──────── Supplied information

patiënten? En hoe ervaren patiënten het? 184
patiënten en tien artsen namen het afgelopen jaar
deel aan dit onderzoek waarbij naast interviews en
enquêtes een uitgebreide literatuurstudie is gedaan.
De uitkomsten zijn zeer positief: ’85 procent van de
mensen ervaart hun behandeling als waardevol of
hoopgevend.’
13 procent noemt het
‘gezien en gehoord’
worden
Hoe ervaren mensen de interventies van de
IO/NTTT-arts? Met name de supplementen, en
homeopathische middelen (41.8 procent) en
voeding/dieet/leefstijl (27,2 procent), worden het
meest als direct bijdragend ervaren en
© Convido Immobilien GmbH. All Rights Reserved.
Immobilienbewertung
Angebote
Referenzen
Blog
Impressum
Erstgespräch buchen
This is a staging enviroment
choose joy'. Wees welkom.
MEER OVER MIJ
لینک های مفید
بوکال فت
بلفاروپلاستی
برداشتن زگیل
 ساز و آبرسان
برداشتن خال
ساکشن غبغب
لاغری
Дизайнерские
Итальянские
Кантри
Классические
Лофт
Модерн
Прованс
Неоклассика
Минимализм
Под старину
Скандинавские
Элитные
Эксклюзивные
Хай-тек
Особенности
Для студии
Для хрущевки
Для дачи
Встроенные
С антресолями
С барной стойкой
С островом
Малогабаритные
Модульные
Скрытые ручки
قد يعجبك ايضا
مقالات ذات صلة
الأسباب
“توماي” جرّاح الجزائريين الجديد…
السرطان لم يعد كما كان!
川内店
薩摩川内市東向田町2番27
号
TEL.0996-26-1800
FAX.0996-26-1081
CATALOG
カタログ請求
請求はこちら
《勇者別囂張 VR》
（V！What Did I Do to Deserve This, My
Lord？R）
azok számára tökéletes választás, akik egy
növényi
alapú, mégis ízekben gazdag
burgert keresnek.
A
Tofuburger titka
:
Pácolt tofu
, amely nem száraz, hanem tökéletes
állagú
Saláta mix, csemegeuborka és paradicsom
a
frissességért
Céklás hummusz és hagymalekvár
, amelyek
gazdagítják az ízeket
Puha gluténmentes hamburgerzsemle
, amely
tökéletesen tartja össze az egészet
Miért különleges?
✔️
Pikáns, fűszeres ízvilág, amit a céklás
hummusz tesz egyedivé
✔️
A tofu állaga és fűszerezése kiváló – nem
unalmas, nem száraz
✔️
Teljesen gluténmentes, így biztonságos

────────────────

__Aim of the task__
Please extract every line of text from the listing above, reproducing each one word for word and in its original order.

__The completed task__
patiënten? En hoe ervaren patiënten het? 184
patiënten en tien artsen namen het afgelopen jaar
deel aan dit onderzoek waarbij naast interviews en
enquêtes een uitgebreide literatuurstudie is gedaan.
De uitkomsten zijn zeer positief: ’85 procent van de
mensen ervaart hun behandeling als waardevol of
hoopgevend.’
13 procent noemt het
‘gezien en gehoord’
worden
Hoe ervaren mensen de interventies van de
IO/NTTT-arts? Met name de supplementen, en
homeopathische middelen (41.8 procent) en
voeding/dieet/leefstijl (27,2 procent), worden het
meest als direct bijdragend ervaren en
© Convido Immobilien GmbH. All Rights Reserved.
Immobilienbewertung
Angebote
Referenzen
Blog
Impressum
Erstgespräch buchen
This is a staging enviroment
choose joy'. Wees welkom.
MEER OVER MIJ
لینک های مفید
بوکال فت
بلفاروپلاستی
برداشتن زگیل
 ساز و آبرسان
برداشتن خال
ساکشن غبغب
لاغری
Дизайнерские
Итальянские
Кантри
Классические
Лофт
Модерн
Прованс
Неоклассика
Минимализм
Под старину
Скандинавские
Элитные
Эксклюзивные
Хай-тек
Особенности
Для студии
Для хрущевки
Для дачи
Встроенные
С антресолями
С барной стойкой
С островом
Малогабаритные
Модульные
Скрытые ручки
قد يعجبك ايضا
مقالات ذات صلة
الأسباب
“توماي” جرّاح الجزائريين الجديد…
السرطان لم يعد كما كان!
川内店
薩摩川内市東向田町2番27
号
TEL.0996-26-1800
FAX.0996-26-1081
CATALOG
カタログ請求
請求はこちら
《勇者別囂張 VR》
（V！What Did I Do to Deserve This, My
Lord？R）
azok számára tökéletes választás, akik egy
növényi
alapú, mégis ízekben gazdag
burgert keresnek.
A
Tofuburger titka
:
Pácolt tofu
, amely nem száraz, hanem tökéletes
állagú
Saláta mix, csemegeuborka és paradicsom
a
frissességért
Céklás hummusz és hagymalekvár
, amelyek
gazdagítják az ízeket
Puha gluténmentes hamburgerzsemle
, amely
tökéletesen tartja össze az egészet
Miért különleges?
✔️
Pikáns, fűszeres ízvilág, amit a céklás
hummusz tesz egyedivé
✔️
A tofu állaga és fűszerezése kiváló – nem
unalmas, nem száraz
✔️
Teljesen gluténmentes, így biztonságos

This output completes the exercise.